Andi Desfiandi, sebagai salah satu keluarga calon peserta seleksi Simanila diduga menghubungi Karomani untuk bertemu dengan tujuan menyerahkan sejumlah uang karena anggota keluarganya telah dinyatakan lulus Simanila atas bantuan Karomani.

"Mualimin selanjutnya atas perintah Karomani mengambil titipan uang tunai sejumlah Rp150 juta dari Andi Desfiandi di salah satu tempat di Lampung," ucap Ghufron.

4 dari 4 halaman

Sebagian Uang Sudah Digunakan

Menurut Ghufron, seluruh uang yang dikumpulkan Karomani melalui Mualimin yang berasal dari orang tua calon mahasiswa yang diluluskan Karomani berjumlah Rp603 juta dan telah digunakan untuk keperluan pribadi Karomani sekitar Rp575 juta.

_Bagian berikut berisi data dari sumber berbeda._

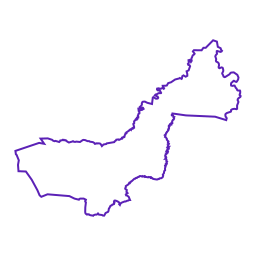 San Joaquín, Querétaro, Mexico (Albers equal-area conic projection)
{"feature_id": "50627088B97826300633000", "entity_name": "San Joaquín", "entity_type": "district", "adm_level": 2, "iso_a3": "MEX", "parent_name": "Mexico", "parent_adm1": "Querétaro", "projection": "albers", "projection_center": [-99.468, 20.999], "detail": "fine", "context": "isolated", "style": "outline", "palette": "violet", "viewbox_px": 256, "rotation_deg": 0, "n_neighbors": 0, "source": "geoboundaries", "source_scale": "gbopen_adm2", "svg_char_len": 5880}
<svg xmlns="http://www.w3.org/2000/svg" viewBox="0 0 256 256"><path d="M222.0,50.8L221.2,50.0L220.6,48.2L217.8,46.8L216.9,41.6L213.1,40.3L205.7,47.8L203.4,47.8L201.6,50.3L193.9,50.2L192.9,51.4L194.6,53.7L194.3,54.3L192.7,55.4L191.9,57.6L191.4,58.4L191.4,59.4L191.7,60.8L190.9,62.0L189.6,59.9L188.5,60.2L188.8,62.9L187.9,63.9L188.3,64.9L189.5,65.2L190.1,66.2L188.6,70.4L186.6,71.3L187.3,74.0L187.3,75.8L185.7,76.7L183.5,75.4L182.3,76.2L181.9,78.5L181.6,78.9L179.8,78.0L179.3,78.4L175.1,79.5L171.0,82.3L168.2,83.1L166.8,85.5L165.6,85.7L162.7,85.8L162.9,87.1L164.1,88.2L163.7,88.8L162.5,88.0L160.6,88.8L158.5,88.3L157.1,88.6L157.0,89.6L157.9,90.4L159.0,90.4L160.1,90.9L161.1,92.9L161.0,93.1L158.5,93.2L156.9,94.2L155.6,94.5L154.9,95.3L157.7,96.6L158.2,97.8L157.7,98.5L156.8,98.7L155.7,98.6L153.5,97.1L152.8,97.5L152.0,104.0L147.3,102.8L144.9,101.6L143.0,101.7L142.5,101.9L141.8,103.3L141.9,104.5L141.4,105.5L139.5,107.3L139.4,107.9L141.5,108.2L142.5,107.6L143.0,107.8L143.6,108.9L141.8,110.0L141.3,109.9L139.5,110.2L138.5,109.5L138.7,111.1L139.4,111.6L139.3,112.6L139.5,112.9L139.4,113.4L138.6,113.7L137.9,115.6L138.3,116.3L138.3,117.0L137.7,116.8L137.6,118.3L136.9,118.1L136.9,119.0L136.3,118.7L135.6,119.4L135.8,120.0L134.6,120.7L134.1,121.4L134.2,123.2L133.3,124.0L134.1,126.8L134.1,127.8L133.4,128.1L132.9,127.8L132.4,128.1L132.7,128.7L131.4,129.2L131.1,129.8L130.7,129.3L130.0,129.8L129.6,129.8L129.2,130.5L126.4,132.4L126.5,133.2L126.2,133.4L125.7,133.2L125.4,133.4L125.4,134.1L124.8,135.1L124.4,137.0L123.7,137.3L123.3,137.0L122.5,137.6L122.3,138.3L121.8,138.0L121.5,138.7L119.0,139.9L118.3,139.4L116.3,139.7L116.0,140.4L114.6,141.4L114.3,142.1L106.7,143.4L106.2,144.0L103.5,144.5L101.9,146.1L100.7,144.1L99.9,143.5L97.8,143.3L97.2,143.5L96.6,143.3L95.5,143.8L94.8,143.8L94.5,143.1L92.8,142.1L90.0,141.7L89.1,141.1L87.4,141.1L85.2,140.1L83.4,139.9L82.7,140.1L80.0,142.0L76.3,141.6L75.3,141.9L74.0,141.8L73.0,141.2L72.5,141.5L68.9,142.5L67.1,141.5L66.2,140.5L65.6,140.2L65.2,140.5L63.9,139.8L63.2,140.2L62.7,139.8L61.6,140.4L60.3,140.5L60.0,141.2L59.2,142.0L55.5,140.9L54.5,141.2L53.1,140.7L52.1,139.8L47.8,138.4L40.6,138.6L44.2,143.8L39.1,142.9L15.4,150.9L15.9,154.3L16.6,154.9L18.8,160.3L18.0,164.9L18.5,171.2L25.9,171.5L31.7,179.7L37.4,190.2L39.6,195.3L41.3,196.8L47.5,194.3L69.4,196.1L74.5,198.6L78.9,199.7L79.4,198.9L80.3,198.6L83.7,198.6L85.9,199.7L85.6,200.5L85.3,200.5L85.2,201.6L85.9,202.4L85.3,207.3L85.2,212.1L85.5,213.4L86.1,214.0L87.0,214.6L87.7,214.2L89.0,214.4L89.2,214.8L90.4,215.2L93.2,215.7L93.4,215.3L95.2,214.6L96.6,214.6L97.4,214.2L98.0,213.5L98.9,214.6L102.0,215.0L103.0,215.6L104.2,215.6L105.6,213.0L108.1,211.8L108.5,210.9L108.9,208.5L109.3,208.2L110.5,205.8L111.8,205.3L112.2,204.7L114.0,204.1L114.2,203.5L113.9,203.1L114.0,202.6L114.4,202.4L114.0,201.3L114.5,200.6L115.6,200.6L117.6,201.4L119.3,202.6L119.7,203.7L119.2,204.2L119.9,205.0L120.6,203.4L122.0,202.5L124.9,201.4L125.6,201.5L127.3,200.7L128.4,200.5L129.1,200.0L130.0,200.0L128.7,196.8L126.9,195.4L126.2,195.4L126.0,195.0L126.4,194.9L126.4,193.4L127.5,193.0L126.5,191.6L126.8,190.0L125.3,188.9L125.2,188.3L125.8,187.2L125.8,186.1L128.5,184.3L128.9,183.4L129.4,183.3L129.2,183.0L129.5,182.5L130.6,182.2L131.1,181.4L131.8,181.1L134.3,178.8L135.2,178.7L135.5,178.2L136.1,177.9L136.8,178.0L137.5,177.2L138.9,176.9L139.2,176.4L140.0,176.0L141.5,176.3L142.1,176.1L142.3,176.6L142.5,176.6L143.4,176.3L143.7,176.5L144.6,176.0L145.0,176.2L145.1,177.0L146.0,176.9L147.6,177.3L148.5,177.0L148.8,177.3L150.0,177.0L151.2,177.2L151.4,177.5L151.2,178.0L152.1,178.0L152.6,178.7L153.2,178.7L153.6,179.0L156.7,179.5L157.7,179.4L158.3,178.9L159.0,179.0L159.8,178.3L161.3,178.2L162.6,177.3L163.2,175.7L162.8,174.8L164.0,173.0L164.0,172.1L164.4,170.8L165.1,170.3L165.0,168.2L165.4,167.1L165.1,165.9L165.8,165.8L165.9,165.3L165.7,164.6L166.3,164.4L166.0,163.8L166.8,163.4L166.5,162.5L166.8,162.1L166.5,161.5L166.9,161.3L166.3,160.6L166.5,159.7L166.0,158.6L165.4,158.7L166.1,157.8L165.6,157.4L165.9,156.8L165.3,156.4L165.2,155.3L165.9,154.6L165.8,154.0L166.9,153.5L167.0,152.7L167.7,152.5L167.5,151.9L168.0,151.3L167.9,151.1L166.8,151.5L166.3,151.5L166.8,150.4L167.3,150.6L168.1,148.7L168.7,148.8L168.8,148.5L168.2,148.1L168.6,147.5L167.5,147.9L167.2,147.7L167.8,146.9L167.7,146.2L167.8,146.0L168.3,146.0L168.3,145.1L168.6,144.5L168.0,144.1L168.8,143.5L167.9,142.5L167.9,142.0L168.4,141.4L166.8,139.7L166.9,138.9L165.8,137.3L165.0,136.9L165.5,135.3L164.9,135.0L165.9,134.0L166.0,133.2L166.8,132.5L166.9,131.8L167.5,131.4L168.4,130.2L168.1,129.3L168.9,128.9L169.1,127.8L168.7,126.9L168.9,126.4L169.4,126.2L169.0,125.5L169.7,125.1L169.9,124.4L170.9,124.8L171.4,124.6L171.1,123.3L171.5,122.8L171.9,123.3L172.3,123.2L172.2,121.1L172.9,119.9L173.5,119.7L174.1,118.7L173.6,117.7L174.2,117.0L173.3,116.6L173.2,115.8L172.9,115.5L172.5,115.2L171.8,115.3L171.7,115.0L172.1,114.2L172.6,113.9L172.6,113.5L186.0,115.4L215.1,116.7L226.2,120.1L226.7,118.2L226.3,117.4L225.7,116.8L225.4,115.8L225.4,114.3L225.8,113.8L226.9,113.0L230.8,111.7L231.0,111.4L231.1,110.0L232.3,109.2L234.3,108.8L236.5,109.2L237.1,108.8L237.1,105.4L238.4,102.1L238.3,101.4L237.7,100.5L237.7,99.3L238.5,98.2L240.3,97.0L240.6,96.2L240.5,95.7L239.7,95.2L239.6,94.6L240.2,93.0L240.2,91.1L239.9,90.5L237.9,90.5L237.3,90.2L236.5,88.5L235.8,87.9L234.6,85.6L234.0,85.5L232.7,85.9L231.2,85.6L231.0,85.0L231.0,83.9L231.4,82.8L232.5,82.0L233.6,80.8L234.0,80.8L235.5,81.7L236.4,81.9L236.8,81.6L238.1,79.5L238.5,77.5L237.3,74.8L233.8,72.4L231.9,72.5L230.6,72.8L229.5,74.3L225.2,77.0L224.4,77.1L223.5,76.5L223.3,75.6L222.2,73.6L222.4,72.7L223.1,71.6L223.3,70.2L222.8,68.1L222.5,67.7L221.4,67.4L219.6,68.2L218.8,67.8L218.6,67.0L219.0,65.5L218.9,63.9L218.4,62.9L217.6,62.2L216.4,61.7L216.0,61.1L215.9,60.5L216.2,59.1L215.3,56.4L215.7,55.3L217.0,53.8L216.7,52.0L216.8,51.1L217.2,51.0L220.5,51.9L221.5,51.5L222.0,50.8Z" fill="none" stroke="#5b21b6" stroke-width="2"/></svg>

"Selain itu, KPK juga menemukan adanya sejumlah uang yang diterima Karomani melalui Budi Sutomo dan Muhammad Basri yang telah dialih bentuk ke dalam bentuk tabungan, deposito, emas batangan, dan juga masih tersimpan dalam bentuk uang tunai dengan total seluruhnya sekitar Rp4,4 miliar," kata Ghufron.

Sebagai penerima, Karomani, Heryandi, dan Muhammad Basri disangka melanggar Pasal 12 huruf a atau huruf b atau Pasal 11 UU Nomor 31 Tahun 199 tentang Pemberantasan Tindak Pidana Korupsi sebagaimana telah diubah dengan UU Nomor 20 Tahun 200 Jo Pasal 55 ayat 1 ke 1 KUHP.

Sementara Andi Desfiandi selaku pemberi suap disangkakan melanggar Pasal 5 ayat 1 huruf a atau Pasal 5 ayat 1 huruf b atau Pasal 13 UU Nomor 31 Tahun 1999 tentang Pemberantasan Tindak Pidana Korupsi sebagaimana telah diubah dengan UU Nomor 20 Tahun 2001.